🤖 AI Summary
To address two key challenges in large-scale logistic regression—low computational efficiency and difficulties in validation study design under measurement error—this paper proposes an optimal stratified subsampling method. Theoretically, within an asymptotic framework, optimal stratified sampling strictly dominates optimal individualized sampling by eliminating inter-stratum variance contributions, thereby achieving lower estimation variance—a result that breaks the prevailing paradigm benchmarked solely on individualized sampling. We establish a systematic comparative framework between stratified random sampling and individualized probability sampling. Extensive Monte Carlo simulations and empirical analysis using the Vanderbilt CCC real-world clinical cohort consistently demonstrate that the optimal stratified design is not merely a suboptimal approximation to individualized sampling, but possesses intrinsic statistical advantages, significantly improving both computational efficiency and estimation accuracy.
📝 Abstract
Recent works have proposed optimal subsampling algorithms to improve computational efficiency in large datasets and to design validation studies in the presence of measurement error. Existing approaches generally fall into two categories: (i) designs that optimize individualized sampling rules, where unit-specific probabilities are assigned and applied independently, and (ii) designs based on stratified sampling with simple random sampling within strata.

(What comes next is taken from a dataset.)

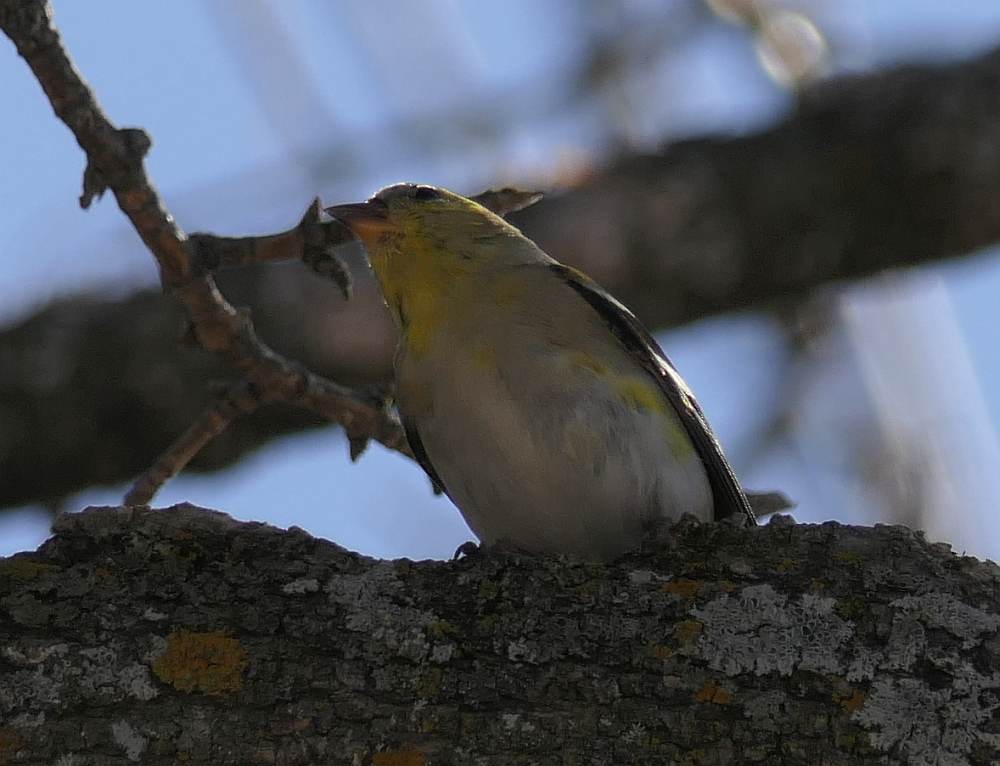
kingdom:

Focusing on the logistic regression setting, we derive the asymptotic variances of estimators under both approaches and compare them numerically through extensive simulations and an application to data from the Vanderbilt Comprehensive Care Clinic cohort. Our results reinforce that stratified sampling is not merely an approximation to individualized sampling, showing instead that optimal stratified designs are often more efficient than optimal individualized designs through their elimination of between-stratum contributions to variance. These findings suggest that optimizing over the class of individualized sampling rules overlooks highly efficient sampling designs and highlight the often underappreciated advantages of stratified sampling.